The 1989 settlement between UCC and the Government of India (GoI), too, was not free from controversy. Having assumed in 1985 the sole power to represent the victims in civil litigation against UCC the GoI filed a $ 3 billion compensation suit on behalf of the victims in the US Federal Court. After the case was sent to Indian courts in 1986 the GOI in 1989 settled out-of-court with the UCC at the Supreme Court, without ever consulting the victims, for a compensation of only $ 470 million – around only 15% of the original amount – for 3000 dead against the official figure of 15000. Hearing of the settlement was held by the then Chief Justice RS Pathak in camera at the Supreme Court where the lawyers and representatives of UCC came, reportedly, straight from the Prime Minister’s house. The settlement also extinguished all financial liabilities of the UCC and the rights of the victims to file civil and criminal cases against it, though the last was later overturned by the same Court. Soon after the “settlement” Justice Pathak was nominated for appointment at the International Court of Justice at The Hague. The Centre’s “settlement” for an amount much less than what was claimed earlier in the US Federal Court has all along been suspect.

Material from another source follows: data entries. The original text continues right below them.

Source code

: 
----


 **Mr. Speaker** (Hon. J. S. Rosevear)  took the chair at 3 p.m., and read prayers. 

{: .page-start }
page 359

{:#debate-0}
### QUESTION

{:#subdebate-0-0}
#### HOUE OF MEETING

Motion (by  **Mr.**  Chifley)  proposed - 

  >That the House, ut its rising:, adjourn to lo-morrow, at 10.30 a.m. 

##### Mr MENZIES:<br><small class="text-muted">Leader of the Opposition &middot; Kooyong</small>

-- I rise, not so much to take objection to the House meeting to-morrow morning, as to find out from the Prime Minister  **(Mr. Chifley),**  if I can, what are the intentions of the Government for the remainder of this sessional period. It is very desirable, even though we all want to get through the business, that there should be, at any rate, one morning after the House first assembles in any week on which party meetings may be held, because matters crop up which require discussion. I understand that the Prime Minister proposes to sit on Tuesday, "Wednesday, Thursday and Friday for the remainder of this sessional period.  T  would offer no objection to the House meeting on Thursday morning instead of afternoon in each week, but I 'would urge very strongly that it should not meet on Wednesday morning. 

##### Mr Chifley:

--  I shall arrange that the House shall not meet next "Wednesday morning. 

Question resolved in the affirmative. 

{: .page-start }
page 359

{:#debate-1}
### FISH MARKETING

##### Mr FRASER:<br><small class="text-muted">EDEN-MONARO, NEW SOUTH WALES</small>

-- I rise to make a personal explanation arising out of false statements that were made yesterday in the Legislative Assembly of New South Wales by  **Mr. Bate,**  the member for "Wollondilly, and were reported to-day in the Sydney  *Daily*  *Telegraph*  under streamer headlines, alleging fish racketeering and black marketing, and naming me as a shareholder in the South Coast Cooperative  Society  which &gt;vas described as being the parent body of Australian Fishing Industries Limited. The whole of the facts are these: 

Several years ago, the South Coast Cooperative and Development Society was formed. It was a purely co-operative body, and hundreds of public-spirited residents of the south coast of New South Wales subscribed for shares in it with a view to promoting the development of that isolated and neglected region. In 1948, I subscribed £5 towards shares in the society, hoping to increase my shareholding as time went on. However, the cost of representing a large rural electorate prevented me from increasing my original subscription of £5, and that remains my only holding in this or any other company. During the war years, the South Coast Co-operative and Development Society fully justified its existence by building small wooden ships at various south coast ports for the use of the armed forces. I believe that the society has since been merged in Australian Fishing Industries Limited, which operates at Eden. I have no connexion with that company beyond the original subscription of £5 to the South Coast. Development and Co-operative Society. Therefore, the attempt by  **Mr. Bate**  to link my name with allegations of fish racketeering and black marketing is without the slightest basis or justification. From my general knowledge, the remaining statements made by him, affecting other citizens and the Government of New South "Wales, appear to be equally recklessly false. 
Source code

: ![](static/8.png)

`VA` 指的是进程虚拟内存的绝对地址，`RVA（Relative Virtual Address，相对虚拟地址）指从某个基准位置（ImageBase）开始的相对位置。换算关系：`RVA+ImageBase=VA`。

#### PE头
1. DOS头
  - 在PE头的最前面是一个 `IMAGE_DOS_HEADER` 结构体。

Many would have later escaped their suffering from the contaminants and toxic wastes that were left by the UCIL authorities on the plant site had the then MP government allowed completion of the work of cleaning it up. The Eveready company, successors of UCIL, were cleaning and remediating it and they continued to do so until 1998 when the state government decided to over the land. The UCC had taken the land on lease and the government should have insisted on taking it back only in its original condition, free of all contaminants. The take-over was highly suspicious and has needlessly burdened the state exchequer, now as it seems, by 350 crores (Rs.350 billion).
The June 7, 2010 decision of the Chief Judicial Magistrate, Bhopal handing out 2 years’ imprisonment to the UCIL accused that triggered a host of controversies brought into sharp focus the judgement of September 1996 of the then Chief Justice of the Supreme Court, Justice AM Ahmedi. The judgement watered down the charges against the accused in the Bhopal Gas case from that of “culpable homicide not amounting to murder” to “causing death due to negligence”. His contention that he could not support such a charge (that of culpable homicide) unless it indicated prima facie that the plant was run on that fateful night by the accused with the knowledge that it was likely to cause deaths of human beings. As if storing MIC in thousands of tons in an inefficiently run neglected plant that had obsolete technology to start with and with run-down safety measures were not enough to prove that and the culpability of the accused! The decision was felt to be suspect. The feelings gained support when Justice Ahmed was appointed life Chairman of the UCC-funded Bhopal Memorial Trust Hospital.